In der Begründung wird zudem auf die angespannte Haushaltslage der Stadt verwiesen. Während in anderen Bereichen Einsparungen diskutiert würden, die das öffentliche Leben und kulturelle Traditionen unmittelbar betreffen – etwa mögliche Einschränkungen beim Wildpark oder der Weihnachtsbeleuchtung –, würden im Kulturbereich weiterhin hohe Ausgaben für gedruckte Werbemittel getätigt.

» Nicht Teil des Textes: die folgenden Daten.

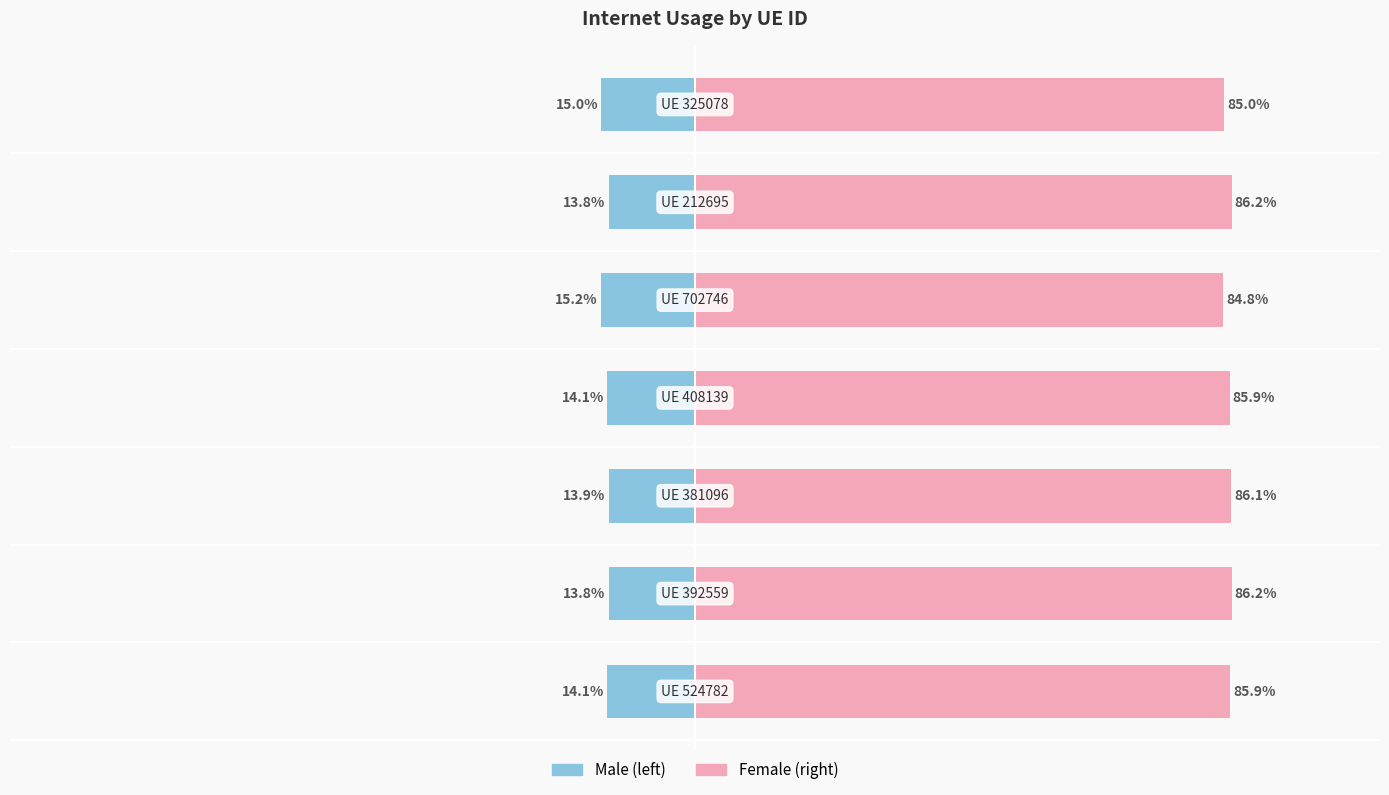

How many values in the Internet usage (left) series exceed -14?

3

Aus Sicht der Antragsteller sei dies der Bevölkerung schwer zu vermitteln. Einsparungen dürften nicht vorrangig zu Lasten der Allgemeinheit gehen, sondern müssten verantwortungsvoll und mit Blick auf das Gesamtwohl der Stadt erfolgen. Der Verzicht auf kostenintensive Hochglanz-Publikationen des Stadttheaters stelle nach Auffassung der Antragsteller keine Gefährdung des Kulturbetriebs dar, da digitale Informationswege heute zielgruppengerechter und kosteneffizienter seien.

Die freiwerdenden Mittel könnten nach Ansicht der Initiatoren einen wesentlichen Beitrag zur Finanzierung dringend sanierungsbedürftiger Schulen leisten und damit langfristig die Zukunftsfähigkeit Ingolstadts sichern.

Der Antrag wurde am 2. Februar 2026 an Oberbürgermeister Dr. Michael Kern gerichtet. Eine Entscheidung des Stadtrats steht noch aus.